First impressions of Ruby branch coverage with DeepCover

Branch coverage for Ruby is finally on the horizon! The built-in coverage library is expected to ship in Ruby 2.5 with branch and method coverage options.

And a pure-Ruby gem is in development, too: DeepCover.

I gave DeepCover a try with my main project, the Wiki Education Dashboard, and the coverage of the Ruby portions of the app dropped from 100% to 96.75%. Most of that is just one-line guard clauses like this:

[ruby]return unless Features.wiki_ed?[/ruby]

But there are a few really useful things that DeepCover revealed.
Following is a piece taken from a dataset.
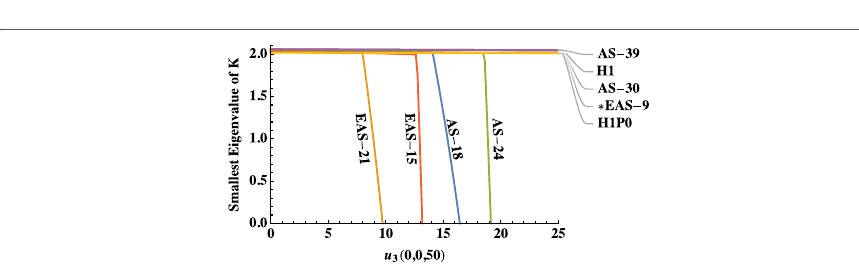
Fig. 13 Hourglassing test: geometry, representative mesh, deformed configuration and the boundary conditions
First off, unused scopes on Rails ActiveRecord models:

[ruby]
class Revision < ActiveRecord::Base
scope :after_date, ->(date) { where(‘date > ?’, date) }
end
[/ruby]

Unlike default line coverage, DeepCover showed that this lambda wasn’t ever actually used. It was dead code that I removed today.

Similarly, DeepCover shows where default arguments in a method definition are never used, like this:
[ruby]
class Article < ActiveRecord::Base
def update(data={}, save=true)
self.attributes = data
self.save if save
end
end
[/ruby]

This method was overriding the ActiveRecord update method, adding an option to update without saving. But we no longer use that second argument anywhere in the codebase, meaning I could delete the whole method and rely on the standard version of update.

6 thoughts on “First impressions of Ruby branch coverage with DeepCover”

  1. DeepCover co-author here. Thanks for the great examples. The unused scope is probably fairly typical. You mention unused default arguments (which DeepCover can detect), but in the update case, I imagine that the default argument was always used (which we should detect) and that it’s actually DeepCover’s branch coverage that alerted you to the face that `if save` was always true, right?

    1. I think it’s that the default argument was always used, but it was detecting that nothing *except* the default argument was used. I’m not completely sure, though.

      The `def` line is the one that was marked as uncovered. (I did this via simplecov, so I didn’t get the visualization of the uncovered parts within the line.)